*Exercise:*
Your response must be made up of each line in the data below that contains the string "development".

*Page-level text extractions:*
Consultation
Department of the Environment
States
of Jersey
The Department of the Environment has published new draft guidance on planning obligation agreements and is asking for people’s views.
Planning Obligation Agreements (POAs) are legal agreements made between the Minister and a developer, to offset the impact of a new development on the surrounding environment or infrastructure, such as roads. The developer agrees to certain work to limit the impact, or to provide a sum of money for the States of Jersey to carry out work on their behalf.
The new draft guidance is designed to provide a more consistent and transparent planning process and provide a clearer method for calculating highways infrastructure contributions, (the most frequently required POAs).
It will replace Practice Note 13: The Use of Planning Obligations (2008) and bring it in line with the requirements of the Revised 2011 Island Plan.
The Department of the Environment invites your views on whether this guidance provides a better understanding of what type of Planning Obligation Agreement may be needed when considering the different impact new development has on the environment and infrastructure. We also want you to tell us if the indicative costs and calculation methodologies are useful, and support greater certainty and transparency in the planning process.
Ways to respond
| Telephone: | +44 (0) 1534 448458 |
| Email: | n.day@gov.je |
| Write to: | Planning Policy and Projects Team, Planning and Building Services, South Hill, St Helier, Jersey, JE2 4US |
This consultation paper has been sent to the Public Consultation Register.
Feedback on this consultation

*Exercise answer:*
Planning Obligation Agreements (POAs) are legal agreements made between the Minister and a developer, to offset the impact of a new development on the surrounding environment or infrastructure, such as roads. The developer agrees to certain work to limit the impact, or to provide a sum of money for the States of Jersey to carry out work on their behalf.
The Department of the Environment invites your views on whether this guidance provides a better understanding of what type of Planning Obligation Agreement may be needed when considering the different impact new development has on the environment and infrastructure. We also want you to tell us if the indicative costs and calculation methodologies are useful, and support greater certainty and transparency in the planning process.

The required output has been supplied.